Stammleser wissen schon, dass jetzt der Teil mit dem Fahrrad packen kommt. Ich mache es kurz: alles sehr entspannt.

Es war eine tolle Reise. Mit landschaftlichen Eindrücken, die alle meine Erwartungen übertroffen haben. Mit super Begegnungen unterwegs (fun fact am Rande: in Greymouth, wo ich den Zug bestiegen habe, habe ich nochmal Paul getroffen; die gegenseitigen Geschichten haben 5 Jugs gedauert…). Technisch und gesundheitlich war alles cool. Das “dramatischste” war ein Speichenbruch: ich hatte vorher die Spareparts rigoros ausgedünnt und die Ersatzspeichen sind beim Packen dreimal aus dem Gepäck geflogen; glücklicherweise aber einmal mehr wieder rein. Ein bisschen gemeinsames Tüfteln mit einem Mechaniker an ausgerissenen Ständergewinden und dann noch zwei oder drei Plattfüße – das wars.

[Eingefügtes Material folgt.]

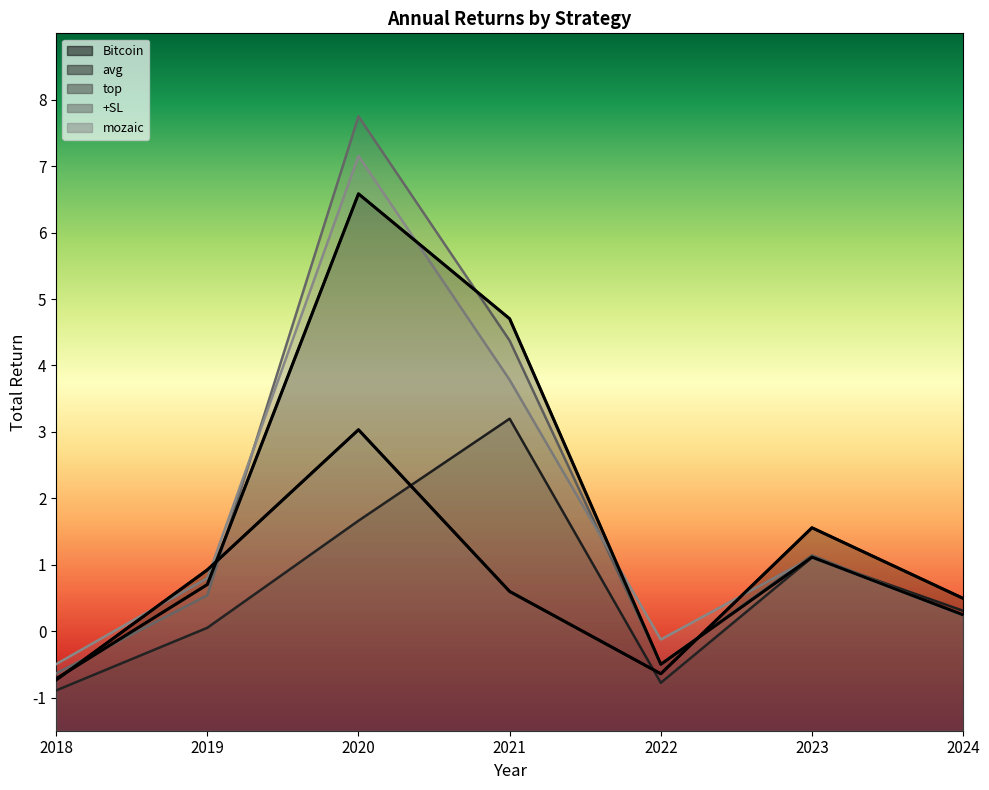

How many positive values does the avg series have?

5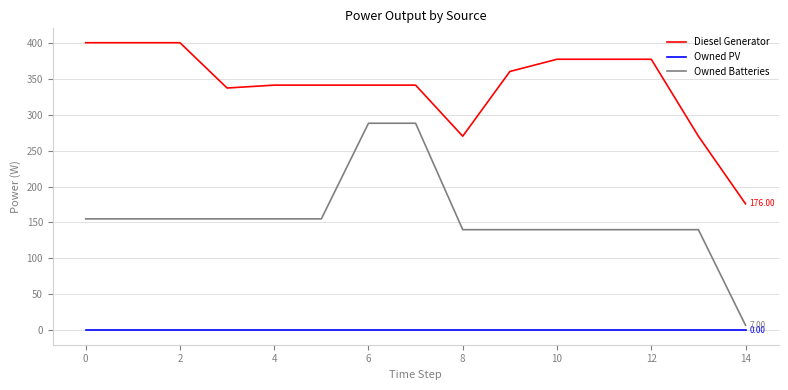

Which series has the largest total across all categories?

Diesel Generator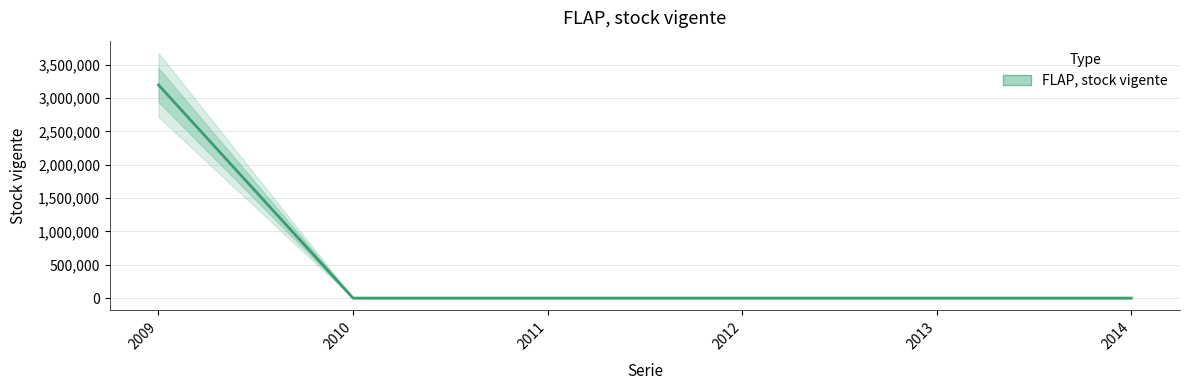

Reading left to right, list all the values displayed in this chart.

3198606	0	0	0	0	0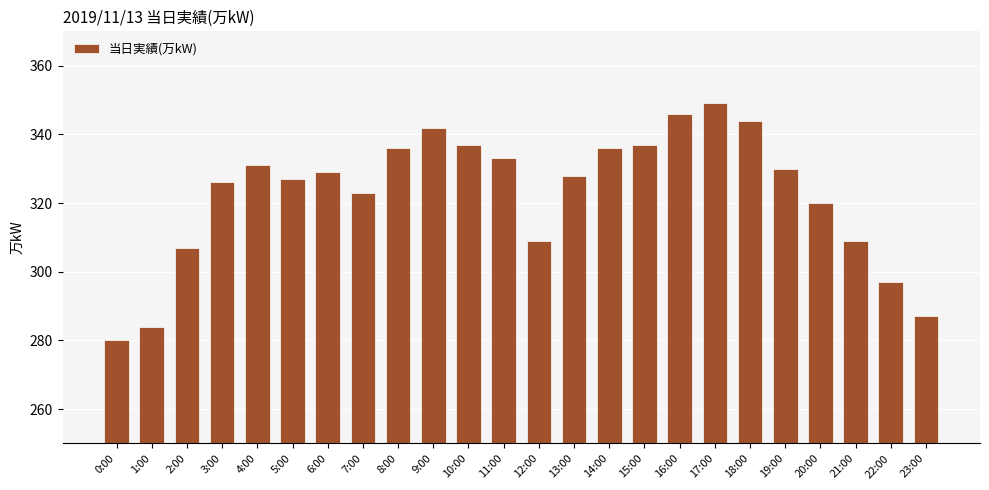

What value does the data have at 14:00, to the nearest 5?

335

Das beste war die lange Zeit, die mir zur Verfügung stand. Ein echter Luxus. Es war schön, nur mit ein paar Ideen für die grobe Richtung, aber ansonsten ohne echten Zeitplan unterwegs zu sein. Bei Bedarf habe ich mehrmals die Pläne geändert und hin und wieder konnte ich an schönen, aufregenden oder einfach auch nur nassen Orten einfach mal irgendwo länger bleiben.

Insgesamt war es jede Steigung, jede Windböe, jeden Sonnenbrand, jedes Schlammloch und jedes bekloppte Überholmanöver wert.